In January 2015, Farol was announced as part of the line up for Fusion Music Festival, the first Philippine music festival. A few months later in March, Farol's music video for his newest single, "Kahapon" debuted on Myx and MTV Pinoy. "Kahapon later became part of the soundtrack for the film "Your Place Or Mine?"

In 2016, Farol began working on his first E.P entitled "Walkabout" for the U.S. Farol released four singles from the E.P called "Decompress", "Dream", "Tonight", and "Bloom".

Farol released two singles, "Dizzy" and "Hooked" in 2019. Following the release, Farol collaborated with EDM producer, A-Leo. Together they released the track, "Don't Wanna Get Up" through Flamingo Recordings.

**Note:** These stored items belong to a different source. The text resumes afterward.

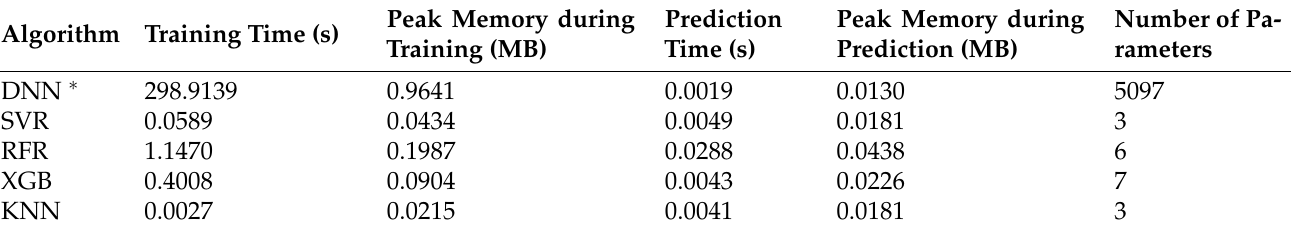
Table 4. Results of baseline comparison of the training time, memory demand, prediction time, and number of parameters. ( ∗ denotes the proposed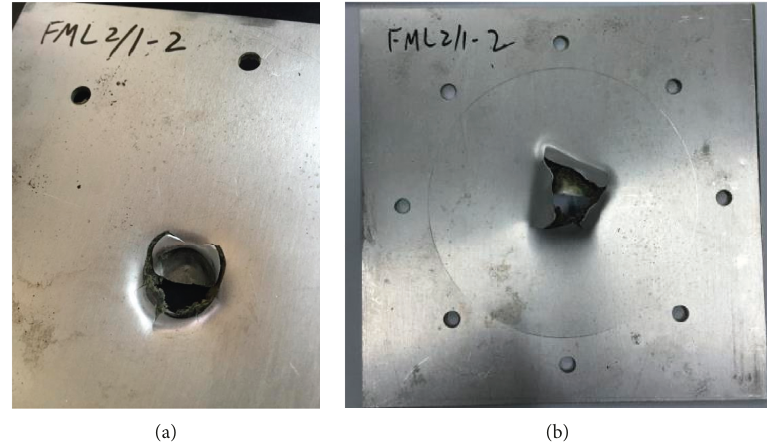
Figure 13: Failure modes of the BFML plate: (a) impacted face; (b) nonimpacted face.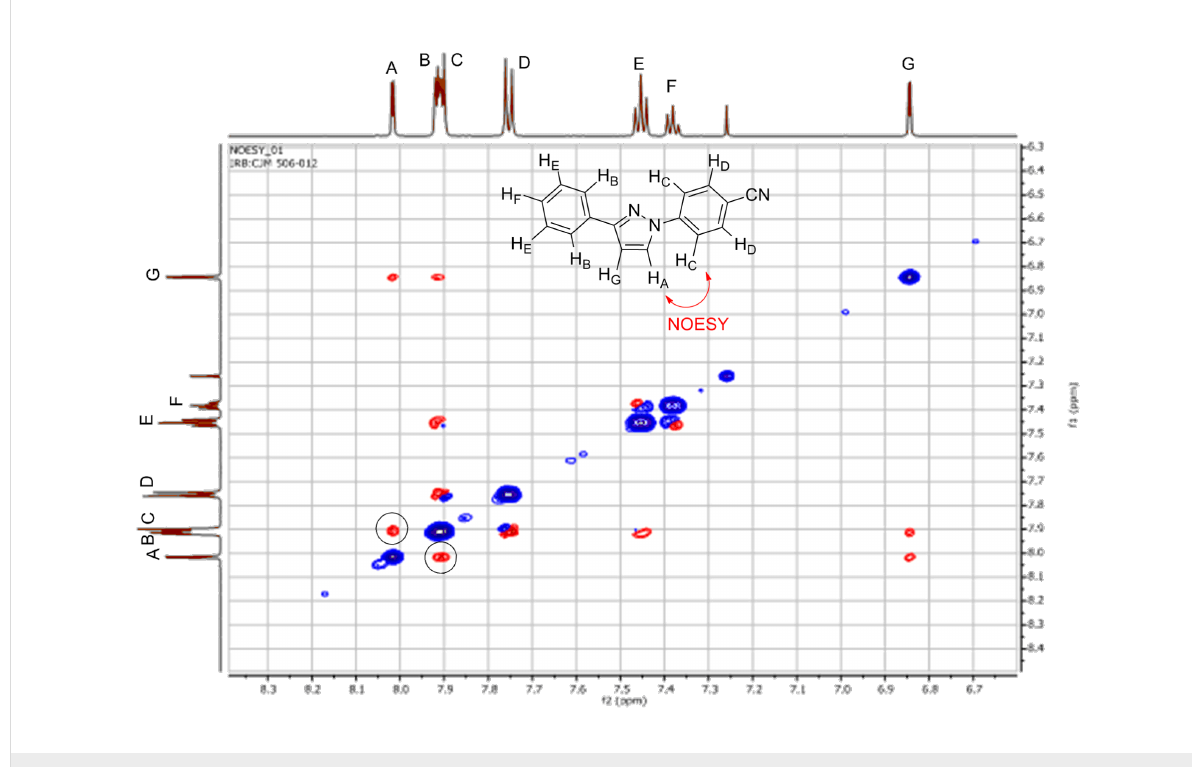
Figure 5: NOESY NMR spectrum for 33 with the characteristic NOESY signal encircled.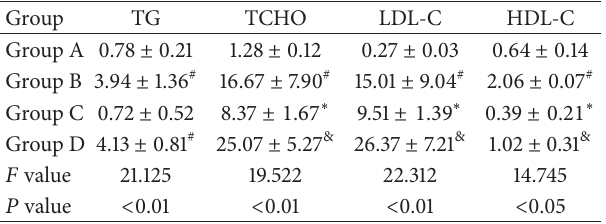
Table 3: Expressions of blood lipid indices ( 𝑥 ± 𝑠 ,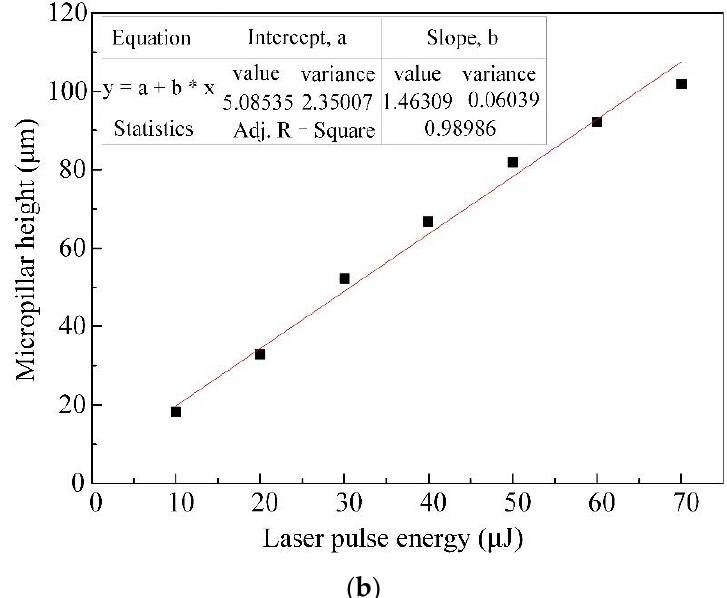
Figure 4. Effect of pulsed beam energies on the mean height of micropillars with a translation velocity of 1.0 m/s and a pulsed repetition rate of 600 kHz. ( a ) Measurements of micropillar height against laser pulse energy. ( b ) Linear fitting of micropillar height against laser pulse energy.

In 2026, Jason Farol recorded and performed a promotional jingle for the brand Warmies. In March 2026, Jason appeared on NBC’s twenty-ninth season of The Voice , entitled Battle of The Champions, a landmark season featuring an all-star panel of past championship-winning coaches. Although no coaches turned their chairs during his blind audition, Farol reunited with former collaborators Kelly Clarkson and John Legend, both of whom he had previously worked with on Duets. On May 1, 2026, Farol independently released the single "Heatwave".